▶ [Work to complete]: Report each line from the data below that holds the word "middle".

----------------

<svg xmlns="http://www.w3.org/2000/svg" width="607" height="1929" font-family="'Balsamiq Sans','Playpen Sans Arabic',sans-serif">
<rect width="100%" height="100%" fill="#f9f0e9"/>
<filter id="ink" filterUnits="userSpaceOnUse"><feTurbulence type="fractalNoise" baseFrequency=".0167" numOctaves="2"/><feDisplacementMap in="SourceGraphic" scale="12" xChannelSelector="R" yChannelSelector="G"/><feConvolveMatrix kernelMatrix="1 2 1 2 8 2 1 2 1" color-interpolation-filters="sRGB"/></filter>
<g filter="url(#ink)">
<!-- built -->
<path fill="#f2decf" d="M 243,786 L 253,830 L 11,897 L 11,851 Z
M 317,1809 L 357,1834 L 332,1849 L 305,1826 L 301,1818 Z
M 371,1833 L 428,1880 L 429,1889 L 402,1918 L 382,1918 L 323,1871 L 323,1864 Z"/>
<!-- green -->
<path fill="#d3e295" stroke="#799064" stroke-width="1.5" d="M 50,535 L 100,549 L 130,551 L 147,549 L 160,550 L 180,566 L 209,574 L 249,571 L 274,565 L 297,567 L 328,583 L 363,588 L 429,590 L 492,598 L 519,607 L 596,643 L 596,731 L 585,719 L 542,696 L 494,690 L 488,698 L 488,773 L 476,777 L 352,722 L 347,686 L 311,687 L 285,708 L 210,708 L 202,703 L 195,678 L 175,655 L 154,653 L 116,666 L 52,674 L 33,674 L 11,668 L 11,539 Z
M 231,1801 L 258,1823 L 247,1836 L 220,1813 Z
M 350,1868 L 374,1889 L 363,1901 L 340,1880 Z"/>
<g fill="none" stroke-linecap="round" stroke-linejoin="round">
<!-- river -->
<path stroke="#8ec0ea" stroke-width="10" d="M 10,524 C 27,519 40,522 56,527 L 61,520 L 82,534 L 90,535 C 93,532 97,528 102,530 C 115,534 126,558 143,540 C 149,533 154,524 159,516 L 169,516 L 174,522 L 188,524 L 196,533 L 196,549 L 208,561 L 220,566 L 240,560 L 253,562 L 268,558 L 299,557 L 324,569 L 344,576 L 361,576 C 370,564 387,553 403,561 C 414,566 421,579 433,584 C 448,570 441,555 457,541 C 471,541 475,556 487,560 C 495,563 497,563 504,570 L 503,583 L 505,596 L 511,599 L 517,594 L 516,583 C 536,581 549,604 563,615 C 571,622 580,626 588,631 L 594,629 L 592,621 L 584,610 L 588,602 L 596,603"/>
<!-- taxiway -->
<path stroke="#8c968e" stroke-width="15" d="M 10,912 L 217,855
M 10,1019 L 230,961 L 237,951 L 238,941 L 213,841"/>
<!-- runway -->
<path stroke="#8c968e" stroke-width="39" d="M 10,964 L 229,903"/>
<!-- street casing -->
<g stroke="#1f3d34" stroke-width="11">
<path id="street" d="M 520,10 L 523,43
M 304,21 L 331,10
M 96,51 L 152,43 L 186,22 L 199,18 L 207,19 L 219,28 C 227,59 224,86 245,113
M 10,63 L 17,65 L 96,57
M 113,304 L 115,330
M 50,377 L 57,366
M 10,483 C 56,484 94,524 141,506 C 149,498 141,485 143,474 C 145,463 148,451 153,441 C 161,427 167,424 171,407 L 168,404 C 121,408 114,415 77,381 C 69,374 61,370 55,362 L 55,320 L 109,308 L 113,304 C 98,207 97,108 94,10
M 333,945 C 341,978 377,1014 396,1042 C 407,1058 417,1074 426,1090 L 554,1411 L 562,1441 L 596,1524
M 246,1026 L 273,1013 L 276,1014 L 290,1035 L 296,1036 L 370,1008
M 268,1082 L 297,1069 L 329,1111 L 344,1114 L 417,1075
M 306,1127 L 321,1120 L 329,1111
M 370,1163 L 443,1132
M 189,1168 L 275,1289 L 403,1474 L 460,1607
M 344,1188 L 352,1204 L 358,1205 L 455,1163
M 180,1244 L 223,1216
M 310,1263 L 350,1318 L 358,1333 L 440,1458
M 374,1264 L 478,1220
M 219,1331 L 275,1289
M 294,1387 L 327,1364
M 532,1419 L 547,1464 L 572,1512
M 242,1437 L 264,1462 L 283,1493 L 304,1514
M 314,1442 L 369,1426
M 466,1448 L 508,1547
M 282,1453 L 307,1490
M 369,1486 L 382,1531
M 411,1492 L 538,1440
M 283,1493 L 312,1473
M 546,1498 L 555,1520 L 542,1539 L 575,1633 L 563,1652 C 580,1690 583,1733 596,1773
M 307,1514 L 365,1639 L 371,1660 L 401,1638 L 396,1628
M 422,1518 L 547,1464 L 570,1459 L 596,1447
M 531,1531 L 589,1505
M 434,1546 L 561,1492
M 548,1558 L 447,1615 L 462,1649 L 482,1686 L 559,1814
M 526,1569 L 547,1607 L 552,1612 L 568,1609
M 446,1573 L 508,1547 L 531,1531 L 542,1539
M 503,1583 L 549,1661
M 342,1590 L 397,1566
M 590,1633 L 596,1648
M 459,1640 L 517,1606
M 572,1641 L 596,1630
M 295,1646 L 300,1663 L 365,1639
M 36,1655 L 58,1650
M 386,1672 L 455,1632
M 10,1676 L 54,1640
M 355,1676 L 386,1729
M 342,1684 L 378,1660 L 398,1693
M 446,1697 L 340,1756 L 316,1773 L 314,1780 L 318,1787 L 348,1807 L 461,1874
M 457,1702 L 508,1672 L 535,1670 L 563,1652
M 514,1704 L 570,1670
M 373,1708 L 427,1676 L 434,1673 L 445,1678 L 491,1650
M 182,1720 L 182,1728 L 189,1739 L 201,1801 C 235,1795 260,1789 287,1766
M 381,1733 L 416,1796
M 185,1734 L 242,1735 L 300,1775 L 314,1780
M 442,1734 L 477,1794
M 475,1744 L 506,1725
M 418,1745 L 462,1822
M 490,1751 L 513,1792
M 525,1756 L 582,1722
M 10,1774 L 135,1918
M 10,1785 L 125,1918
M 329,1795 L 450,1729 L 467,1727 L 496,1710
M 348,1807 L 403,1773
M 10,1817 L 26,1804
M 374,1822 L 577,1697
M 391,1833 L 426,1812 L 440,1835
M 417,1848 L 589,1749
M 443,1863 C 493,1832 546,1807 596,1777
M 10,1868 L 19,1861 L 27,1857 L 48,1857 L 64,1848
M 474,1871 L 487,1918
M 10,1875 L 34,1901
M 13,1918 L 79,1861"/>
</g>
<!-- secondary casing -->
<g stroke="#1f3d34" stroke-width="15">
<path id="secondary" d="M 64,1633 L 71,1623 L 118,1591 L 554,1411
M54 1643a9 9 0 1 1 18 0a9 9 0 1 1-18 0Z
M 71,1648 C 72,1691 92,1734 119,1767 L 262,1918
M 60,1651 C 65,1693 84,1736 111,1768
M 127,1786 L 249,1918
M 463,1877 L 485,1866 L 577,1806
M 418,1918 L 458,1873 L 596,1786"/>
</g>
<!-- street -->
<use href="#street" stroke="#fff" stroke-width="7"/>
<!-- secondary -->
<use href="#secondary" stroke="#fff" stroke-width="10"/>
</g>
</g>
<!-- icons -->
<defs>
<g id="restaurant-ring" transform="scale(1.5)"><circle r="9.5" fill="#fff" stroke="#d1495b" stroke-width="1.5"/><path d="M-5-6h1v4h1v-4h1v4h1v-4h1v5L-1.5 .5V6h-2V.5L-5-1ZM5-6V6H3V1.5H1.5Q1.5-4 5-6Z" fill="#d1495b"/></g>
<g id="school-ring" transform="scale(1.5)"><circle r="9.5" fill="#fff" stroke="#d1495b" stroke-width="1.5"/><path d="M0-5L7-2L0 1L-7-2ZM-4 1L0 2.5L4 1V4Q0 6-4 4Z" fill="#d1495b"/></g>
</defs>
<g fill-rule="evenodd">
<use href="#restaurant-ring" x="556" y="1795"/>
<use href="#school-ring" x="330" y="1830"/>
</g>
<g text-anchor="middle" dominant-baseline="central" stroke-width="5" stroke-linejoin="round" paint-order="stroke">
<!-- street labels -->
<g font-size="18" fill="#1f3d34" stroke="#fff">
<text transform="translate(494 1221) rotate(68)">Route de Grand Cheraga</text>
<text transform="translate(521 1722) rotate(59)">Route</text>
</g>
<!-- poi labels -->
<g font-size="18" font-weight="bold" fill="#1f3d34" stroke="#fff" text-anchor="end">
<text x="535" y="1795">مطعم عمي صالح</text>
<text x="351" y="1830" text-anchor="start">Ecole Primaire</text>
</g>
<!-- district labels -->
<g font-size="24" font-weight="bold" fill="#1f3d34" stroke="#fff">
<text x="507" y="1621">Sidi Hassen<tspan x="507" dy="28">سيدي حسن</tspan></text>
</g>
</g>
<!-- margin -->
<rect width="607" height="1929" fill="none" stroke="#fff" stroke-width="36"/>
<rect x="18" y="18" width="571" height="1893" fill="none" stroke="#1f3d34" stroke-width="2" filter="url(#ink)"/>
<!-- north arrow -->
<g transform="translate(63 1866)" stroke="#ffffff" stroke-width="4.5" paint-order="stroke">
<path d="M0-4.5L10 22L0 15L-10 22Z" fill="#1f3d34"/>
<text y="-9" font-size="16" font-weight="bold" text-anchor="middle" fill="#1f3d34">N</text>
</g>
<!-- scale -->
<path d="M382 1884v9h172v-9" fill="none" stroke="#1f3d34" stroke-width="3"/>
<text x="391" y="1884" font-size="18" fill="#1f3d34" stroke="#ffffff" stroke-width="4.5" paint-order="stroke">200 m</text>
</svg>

----------------

▶ [Result for this exercise]:
<g text-anchor="middle" dominant-baseline="central" stroke-width="5" stroke-linejoin="round" paint-order="stroke">
<text y="-9" font-size="16" font-weight="bold" text-anchor="middle" fill="#1f3d34">N</text>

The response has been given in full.